Heute sind wir Zeug*innen eines unglaublichen Widerspruchs: Während die widerlichste Ultra-Rechte, die eine direkte Kontinuität mit der Nazi-Partei hat (die AfD kam in den letzten Umfragen in Hessen und Bayern auf den zweiten und dritten Platz und hat 22 % der Wahlabsichten), werden die Grundrechte auf Meinungsäußerung und Versammlung eingeschränkt, wenn es um Demonstrationen in Solidarität mit Palästina geht, unter dem Vorwand, die jüdische Bevölkerung zu verteidigen. So erhält die extreme Rechte, die Millionen von Menschen wie uns verschwinden sehen will, Zuwendungen, Garantien und Schutz durch den deutschen Staat.
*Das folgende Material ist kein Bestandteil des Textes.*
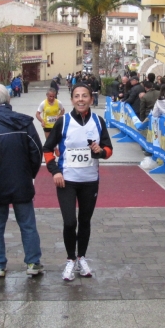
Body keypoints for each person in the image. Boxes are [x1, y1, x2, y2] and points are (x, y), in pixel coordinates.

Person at [43, 83, 113, 281]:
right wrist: (55, 171)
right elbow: (47, 149)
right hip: (67, 180)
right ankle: (70, 259)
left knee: (84, 221)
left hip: (90, 181)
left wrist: (101, 152)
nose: (81, 99)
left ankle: (82, 257)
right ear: (72, 100)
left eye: (85, 96)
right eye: (77, 96)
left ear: (91, 99)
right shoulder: (63, 121)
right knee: (69, 222)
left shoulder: (99, 121)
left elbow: (109, 150)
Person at [0, 84, 44, 277]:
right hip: (21, 181)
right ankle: (33, 263)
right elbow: (37, 151)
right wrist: (30, 174)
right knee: (27, 224)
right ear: (9, 100)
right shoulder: (23, 122)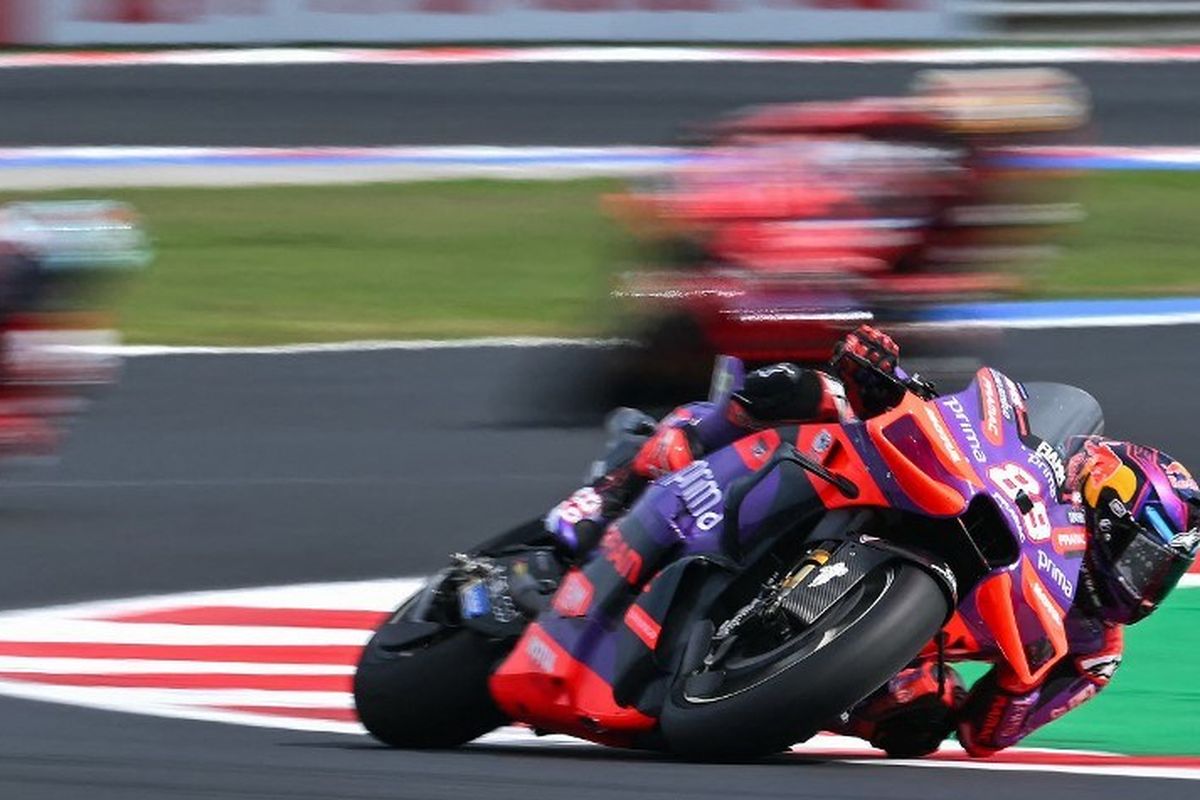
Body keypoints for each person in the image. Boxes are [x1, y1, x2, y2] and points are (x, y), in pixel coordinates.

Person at [544, 325, 1200, 758]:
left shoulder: (1092, 652)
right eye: (1145, 560)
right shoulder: (1043, 479)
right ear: (1105, 508)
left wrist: (1016, 689)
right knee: (811, 392)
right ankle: (622, 481)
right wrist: (887, 380)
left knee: (915, 719)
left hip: (899, 645)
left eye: (1161, 574)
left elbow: (985, 736)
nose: (1146, 585)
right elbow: (971, 430)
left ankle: (760, 676)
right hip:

Die Zärtlichkeit der Völker

Abya Yala teilt mit dem palästinensischen Volk eine gemeinsame Geschichte des Strebens nach Befreiung. Wir teilen den Schmerz, alles verloren zu haben, mit nackter Haut der unaussprechlichen Gewalt des Imperialismus und Kolonialismus gegenüberzustehen, aus der Asche wieder aufzustehen, in der Umarmung unserer Freund*innen und in der Erinnerung an diejenigen, die heute nicht mehr hier sind, genug Liebe zu finden, um weiter zu kämpfen und die Fahne der Gerechtigkeit in jedem Winkel der Welt zu hissen. Diese Gewissheit erlaubt es uns heute, wieder zu Atem zu kommen und erneut zu bekräftigen, was der Che uns gesagt hat: “Solidarität ist die Zärtlichkeit der Völker”. Möge diese Zärtlichkeit unser Handeln heute und immer leiten.

Wir sind keine Inseln mehr: Heute sind wir ein Fluss, der seinen Weg zum Meer finden wird.

Mögen sie die Fahne der Befreiung vom Hermannplatz auslöschen, so oft sie wollen, wir werden hier sein um sie jeden Tag in unseren Herzen zu malen.